Malgré que la mesure semble économiquement souhaitable aux yeux du transporteur, elle l’est moins aux yeux des citoyens des petites communautés qui se voient, du jour au lendemain, privés des services qui leur étaient offerts depuis des décennies.
En réponse à cette problématique, le ministre Poëti a accordé une aide financière de 770 000$ pour soutenir les communautés dans l’élaboration de solutions dans les régions touchées. Celles-ci se sont rapidement mobilisées et ont mis en place des mesures assurant le relais des services abandonnés par Orléans Express.
Antoine Audet, directeur général de la Régie intermunicipale de transport Gaspésie – Îles-de-la-Madeleine, a indiqué, en entrevue téléphonique avec Vecteur5 – le blogue, qu’afin de répondre aux besoins des 23 000 usagers privés de services par les abandons effectués en Gaspésie, son organisation a mis en place un service de navette offert à la demande. Celui-ci permet, moyennant une réservation préalable, le lien entre 800 points de service sur le territoire de la Gaspésie et les points d’accès les plus proches des services d’Orléans Express.
Les autres territoires touchés par les abandons de service d’Orléans Express ont également mis en œuvre des solutions afin d’éviter que leurs citoyens ne se retrouvent privés de mobilité sur leur territoire.
De l’autre côté de l’Atlantique
De l’autre côté de l’Atlantique, chez nos cousins français, de petites communautés se retrouvent dans une situation différente mais qui pourrait bien engendrer des effets similaires. La loi Macron, adoptée le 27 janvier dernier, a pour effet de libéraliser le transport interurbain par autocar en France, lequel était auparavant régi de manière très stricte par l’État français. Les entreprises opérant dans le transport interurbain se sont montrées très intéressées à développer leurs réseaux, jusqu’ici contraints aux liaisons internationales.
Elles le feront bien entendu sur les trajets où il y a un fort potentiel d’achalandage, là où il y a viabilité économique. Cette concurrence accrue permettra vraisemblablement une diminution des coûts des déplacements interurbains pour les usagers effectuant des déplacements entre les grands centres, comme ce fut constaté suite aux différentes politiques de libéralisation vécues au cours des dernières années dans d’autres pays européens (Suède, Espagne, Italie, Allemagne, …).
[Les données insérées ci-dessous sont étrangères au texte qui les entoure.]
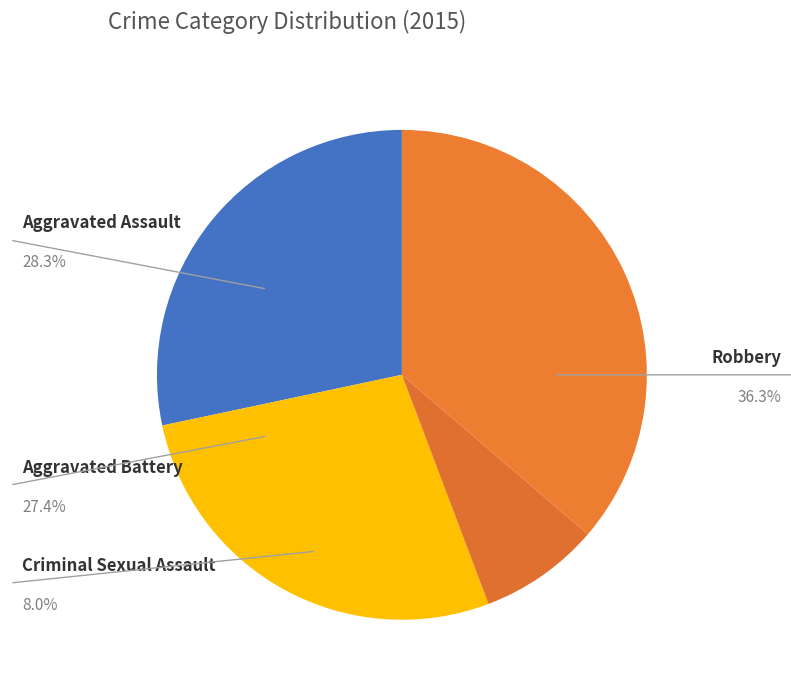

Count the number of slices in the pie.

4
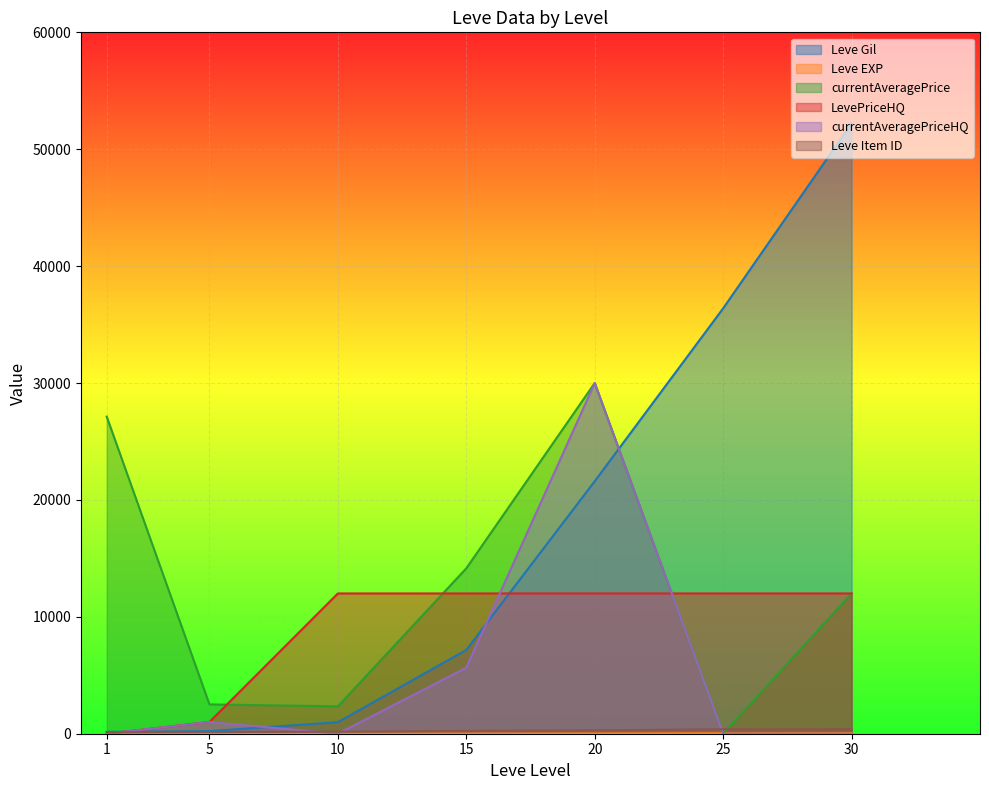

How many data points in currentAveragePrice are above 12000?

3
Ce faisant, l’entreprise privée ira chercher d’importantes parts de marché sur les liaisons rentables, dans l’objectif de concurrencer l’automobile mais également, selon toute vraisemblance, au détriment du réseau ferroviaire public. Plusieurs craignent effectivement que certaines liaisons publiques soient fragilisées sur les tronçons actuellement rentables. En effet, le réseau ferroviaire étant dorénavant en situation de concurrence, on peut croire que ses gestionnaires souhaiteront assurer un service plus concurrentiel en termes de rapidité en éliminant certains arrêts dans de petites localités situées sur des parcours reliant des grands centres.
De plus, les parts de marché qui seront acquises par ces nouveaux joueurs compromettront la capacité du réseau public à générer des revenus et pourront rendre ses opérations encore plus dépendantes du financement public. L’avenir nous dira si les mesures prises par l’État français permettront, tel que ce dernier le prétend, de préserver le niveau de desserte dans les régions rurales tout en rendant plus accessible la mobilité interurbaine entre les grandes villes.
Tout porte à croire qu’il faudra innover, tant en France qu’au Québec, afin d’assurer la pérennité de la desserte des petites communautés en matière de transport collectif. Les décideurs devront se pencher sur les moyens à mettre en œuvre afin d’assurer la desserte locale des petites communautés sans réduire l’efficacité, et donc l’attractivité, des services longues distances, cela, sans dédoubler la tarification, les temps d’attentes et donc, l’intérêt du transport collectif.